Only in California... Because of the new minimum wage that took effect in San Francisco this past January, Subway can no longer afford to sell their much touted $5 Footlong subs there any more.

The new minimum wage in the city by the bay is $10.24/hour. That entirely changed the business model for Subway and the $5 Footlong became a money losing proposition for the chain in San Francisco.

Yet another example of the Law of Unintended Consequences coming into play in California.

Hmm, it seems California itself is one big example of that law, so maybe this problem, like so many others in California, has become a foregone conclusion whenever cities or the state try to 'fix' something by making it more expensive to do business there.

(H/T Scary Yankee Chick)


The always excellent Bob Parks links us to the PDF of the day. The abstract reads:

In recent years, study after study has found that a college education no longer does what it should do and once did.

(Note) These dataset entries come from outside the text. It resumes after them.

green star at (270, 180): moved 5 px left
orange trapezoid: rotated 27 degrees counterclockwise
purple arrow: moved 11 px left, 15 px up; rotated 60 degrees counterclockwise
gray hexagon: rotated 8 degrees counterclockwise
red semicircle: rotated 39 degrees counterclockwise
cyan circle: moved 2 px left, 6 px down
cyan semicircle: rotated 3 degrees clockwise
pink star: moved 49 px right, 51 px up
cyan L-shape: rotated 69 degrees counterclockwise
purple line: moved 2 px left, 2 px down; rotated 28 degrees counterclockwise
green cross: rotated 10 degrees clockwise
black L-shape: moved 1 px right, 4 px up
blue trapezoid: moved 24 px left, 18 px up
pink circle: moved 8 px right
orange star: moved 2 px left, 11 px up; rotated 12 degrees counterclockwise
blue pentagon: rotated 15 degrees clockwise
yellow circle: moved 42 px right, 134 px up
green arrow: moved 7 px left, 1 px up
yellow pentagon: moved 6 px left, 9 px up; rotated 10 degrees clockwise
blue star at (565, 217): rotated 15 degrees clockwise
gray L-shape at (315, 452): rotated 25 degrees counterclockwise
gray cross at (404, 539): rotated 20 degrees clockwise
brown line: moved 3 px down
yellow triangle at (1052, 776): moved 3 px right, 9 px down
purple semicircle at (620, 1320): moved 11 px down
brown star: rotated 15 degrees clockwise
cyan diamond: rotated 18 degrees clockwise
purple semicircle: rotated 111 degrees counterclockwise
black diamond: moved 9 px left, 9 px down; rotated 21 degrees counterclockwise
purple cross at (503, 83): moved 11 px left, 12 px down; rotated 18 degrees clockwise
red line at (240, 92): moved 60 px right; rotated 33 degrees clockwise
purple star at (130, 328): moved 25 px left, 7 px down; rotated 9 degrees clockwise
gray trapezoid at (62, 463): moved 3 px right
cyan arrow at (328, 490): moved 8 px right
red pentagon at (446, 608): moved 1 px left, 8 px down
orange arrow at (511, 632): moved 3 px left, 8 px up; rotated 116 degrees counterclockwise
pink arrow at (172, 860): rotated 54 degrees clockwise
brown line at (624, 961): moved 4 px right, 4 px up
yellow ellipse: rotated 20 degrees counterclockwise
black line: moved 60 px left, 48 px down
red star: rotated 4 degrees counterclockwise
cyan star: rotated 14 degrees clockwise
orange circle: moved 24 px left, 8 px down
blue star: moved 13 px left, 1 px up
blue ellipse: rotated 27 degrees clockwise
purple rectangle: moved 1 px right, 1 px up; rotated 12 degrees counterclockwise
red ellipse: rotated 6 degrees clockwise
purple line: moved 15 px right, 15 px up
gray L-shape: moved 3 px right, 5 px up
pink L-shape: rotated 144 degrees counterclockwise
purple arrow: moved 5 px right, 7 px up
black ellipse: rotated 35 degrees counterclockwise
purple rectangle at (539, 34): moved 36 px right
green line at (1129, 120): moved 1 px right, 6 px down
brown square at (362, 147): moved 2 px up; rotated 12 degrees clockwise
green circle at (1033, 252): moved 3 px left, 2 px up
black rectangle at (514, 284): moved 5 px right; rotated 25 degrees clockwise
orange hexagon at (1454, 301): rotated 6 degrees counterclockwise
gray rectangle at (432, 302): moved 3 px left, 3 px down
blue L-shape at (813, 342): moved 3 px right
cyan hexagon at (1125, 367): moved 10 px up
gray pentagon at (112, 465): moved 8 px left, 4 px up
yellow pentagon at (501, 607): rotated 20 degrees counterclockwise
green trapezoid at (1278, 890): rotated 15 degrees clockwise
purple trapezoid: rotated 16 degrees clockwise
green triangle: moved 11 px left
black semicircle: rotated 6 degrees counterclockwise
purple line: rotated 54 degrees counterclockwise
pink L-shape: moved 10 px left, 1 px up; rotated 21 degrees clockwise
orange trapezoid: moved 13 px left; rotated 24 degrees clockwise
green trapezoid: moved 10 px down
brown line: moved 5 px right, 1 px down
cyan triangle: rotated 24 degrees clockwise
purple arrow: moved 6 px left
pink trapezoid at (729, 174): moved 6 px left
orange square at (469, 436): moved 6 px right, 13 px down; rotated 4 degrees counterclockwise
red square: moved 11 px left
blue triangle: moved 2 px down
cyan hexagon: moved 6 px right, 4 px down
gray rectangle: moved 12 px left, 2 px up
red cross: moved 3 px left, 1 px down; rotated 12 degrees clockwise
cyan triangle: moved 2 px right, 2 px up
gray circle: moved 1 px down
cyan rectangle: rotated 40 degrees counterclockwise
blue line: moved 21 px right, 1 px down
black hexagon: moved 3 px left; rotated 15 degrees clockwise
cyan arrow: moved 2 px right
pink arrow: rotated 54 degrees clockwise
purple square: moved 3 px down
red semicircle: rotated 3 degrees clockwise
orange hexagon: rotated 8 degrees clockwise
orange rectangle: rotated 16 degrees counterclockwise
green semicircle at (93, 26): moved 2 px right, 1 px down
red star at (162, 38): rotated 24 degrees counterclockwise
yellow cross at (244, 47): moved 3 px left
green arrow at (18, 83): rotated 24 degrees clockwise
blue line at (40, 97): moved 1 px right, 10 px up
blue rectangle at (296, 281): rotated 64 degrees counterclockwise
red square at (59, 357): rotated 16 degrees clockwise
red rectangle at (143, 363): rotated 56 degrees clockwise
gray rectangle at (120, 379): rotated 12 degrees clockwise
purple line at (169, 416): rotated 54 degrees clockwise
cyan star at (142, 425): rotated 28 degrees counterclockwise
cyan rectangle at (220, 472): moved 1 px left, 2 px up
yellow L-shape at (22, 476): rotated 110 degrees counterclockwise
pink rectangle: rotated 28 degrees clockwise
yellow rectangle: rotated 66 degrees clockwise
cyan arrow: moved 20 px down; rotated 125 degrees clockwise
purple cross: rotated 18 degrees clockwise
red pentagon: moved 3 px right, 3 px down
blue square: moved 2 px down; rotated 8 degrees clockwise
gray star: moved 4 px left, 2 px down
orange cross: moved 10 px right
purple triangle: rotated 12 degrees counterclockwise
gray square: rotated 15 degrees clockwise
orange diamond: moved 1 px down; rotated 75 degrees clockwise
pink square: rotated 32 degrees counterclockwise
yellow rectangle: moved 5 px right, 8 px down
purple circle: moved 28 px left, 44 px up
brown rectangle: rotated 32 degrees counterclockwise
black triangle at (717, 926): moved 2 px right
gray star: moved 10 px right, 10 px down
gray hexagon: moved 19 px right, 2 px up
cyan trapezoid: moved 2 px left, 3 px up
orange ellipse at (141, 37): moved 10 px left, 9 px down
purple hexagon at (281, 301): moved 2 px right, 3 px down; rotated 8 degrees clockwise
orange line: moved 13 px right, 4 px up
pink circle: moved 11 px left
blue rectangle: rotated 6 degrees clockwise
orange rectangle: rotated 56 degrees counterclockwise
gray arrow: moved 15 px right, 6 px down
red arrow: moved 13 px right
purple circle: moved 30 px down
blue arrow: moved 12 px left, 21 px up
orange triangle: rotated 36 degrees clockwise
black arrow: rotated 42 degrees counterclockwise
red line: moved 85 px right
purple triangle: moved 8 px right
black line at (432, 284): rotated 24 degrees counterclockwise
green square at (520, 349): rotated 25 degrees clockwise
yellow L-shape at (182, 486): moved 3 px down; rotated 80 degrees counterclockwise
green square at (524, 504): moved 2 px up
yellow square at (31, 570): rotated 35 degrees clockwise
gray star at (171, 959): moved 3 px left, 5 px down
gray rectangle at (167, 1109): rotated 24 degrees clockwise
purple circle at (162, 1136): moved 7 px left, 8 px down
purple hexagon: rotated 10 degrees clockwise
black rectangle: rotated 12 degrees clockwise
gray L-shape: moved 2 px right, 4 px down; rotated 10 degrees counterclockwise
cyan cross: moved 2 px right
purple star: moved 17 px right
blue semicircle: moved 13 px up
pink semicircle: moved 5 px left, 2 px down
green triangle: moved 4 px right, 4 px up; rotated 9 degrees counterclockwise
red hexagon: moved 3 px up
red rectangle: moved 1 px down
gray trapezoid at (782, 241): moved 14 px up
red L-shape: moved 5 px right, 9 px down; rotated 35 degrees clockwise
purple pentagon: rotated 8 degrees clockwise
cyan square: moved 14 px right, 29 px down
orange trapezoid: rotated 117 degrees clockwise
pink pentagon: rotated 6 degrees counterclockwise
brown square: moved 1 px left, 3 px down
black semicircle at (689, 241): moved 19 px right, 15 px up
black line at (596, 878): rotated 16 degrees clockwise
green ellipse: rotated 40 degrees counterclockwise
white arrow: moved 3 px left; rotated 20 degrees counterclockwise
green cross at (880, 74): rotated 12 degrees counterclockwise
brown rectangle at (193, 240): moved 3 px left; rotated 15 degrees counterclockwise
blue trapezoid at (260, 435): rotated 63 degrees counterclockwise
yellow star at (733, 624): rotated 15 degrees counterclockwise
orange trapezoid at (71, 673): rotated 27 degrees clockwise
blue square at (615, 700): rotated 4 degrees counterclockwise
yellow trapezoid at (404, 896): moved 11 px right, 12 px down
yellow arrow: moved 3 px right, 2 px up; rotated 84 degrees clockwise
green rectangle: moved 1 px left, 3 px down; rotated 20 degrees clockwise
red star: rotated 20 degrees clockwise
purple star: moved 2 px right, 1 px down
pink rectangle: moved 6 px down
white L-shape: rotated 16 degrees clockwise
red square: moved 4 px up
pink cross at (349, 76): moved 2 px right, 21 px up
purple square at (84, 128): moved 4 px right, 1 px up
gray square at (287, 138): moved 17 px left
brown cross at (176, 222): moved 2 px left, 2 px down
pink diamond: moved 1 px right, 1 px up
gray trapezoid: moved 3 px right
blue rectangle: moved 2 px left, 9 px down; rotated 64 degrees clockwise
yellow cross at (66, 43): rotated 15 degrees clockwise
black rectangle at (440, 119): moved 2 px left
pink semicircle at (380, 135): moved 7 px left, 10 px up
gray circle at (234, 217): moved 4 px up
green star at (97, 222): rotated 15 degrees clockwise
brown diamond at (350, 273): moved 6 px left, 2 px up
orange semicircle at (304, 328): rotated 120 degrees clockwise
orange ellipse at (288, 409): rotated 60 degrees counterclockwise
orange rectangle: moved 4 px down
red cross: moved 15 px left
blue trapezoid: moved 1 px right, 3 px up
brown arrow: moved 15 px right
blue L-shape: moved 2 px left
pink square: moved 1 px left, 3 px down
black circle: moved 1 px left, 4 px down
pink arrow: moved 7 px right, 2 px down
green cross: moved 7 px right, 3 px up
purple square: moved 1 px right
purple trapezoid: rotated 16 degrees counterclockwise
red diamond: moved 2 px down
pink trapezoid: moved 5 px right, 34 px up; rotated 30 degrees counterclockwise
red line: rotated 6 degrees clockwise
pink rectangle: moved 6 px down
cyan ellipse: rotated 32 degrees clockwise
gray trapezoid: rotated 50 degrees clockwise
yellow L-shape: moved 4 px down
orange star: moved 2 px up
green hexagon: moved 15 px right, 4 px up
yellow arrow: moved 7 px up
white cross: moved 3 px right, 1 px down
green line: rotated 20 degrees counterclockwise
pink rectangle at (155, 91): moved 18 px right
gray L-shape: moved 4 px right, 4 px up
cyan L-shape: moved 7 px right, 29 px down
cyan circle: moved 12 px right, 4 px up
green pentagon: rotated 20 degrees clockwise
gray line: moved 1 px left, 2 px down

This report is concerned with the corruption of the University of California by activist politics, a condition which, as we shall show, sharply lowers the quality of academic teaching, analysis, and research, and results in exactly the troubling deficiencies that are being found in the studies to which we have referred. We shall show that this is an inevitable consequence of any substantial influence of radical politics in academia, because its characteristic interests and modes of thought are the very antithesis of those that should prevail in academic life.

This doesn't just apply to the University of California, but to colleges and universities across America. It just seems there's a lot more of it in California than anywhere else. (UC Berkeley anyone?)

For the most part the serious STEM (Science, Technology, Engineering, Medical) colleges (MIT, Cal Tech, RIT, WPI, Georgia Tech, etc) have managed to avoid much of this, though there are still elements within those halls of academia that would like all STEM studies to be politically correct and fall under the sway of leftist ideology. However STEM studies deal with measurable realities and the Lysenkoism being pushed by the left doesn't fare so well.


Cap'n Teach tells us why some people believe we're racist if we want cheap energy.

Yup, better to keep African Americans and their African cousins in poverty than to let them have cheap energy. After all, it's for their own good. Or that's what the Left claims. But then the Left wants everyone (but them) to be kept in poverty. It gives them so much more control over everyone else.


We'll stay with Cap'n Teach to close out this week's TOAS, where the Cap'n's post title says it all - Obama 2012: The Campus Apathy Tour


And that's the news from Lake Winnipesaukee, where temps are back to normal, the feline members of the household are demanding attention “right now”, and where yard work awaits.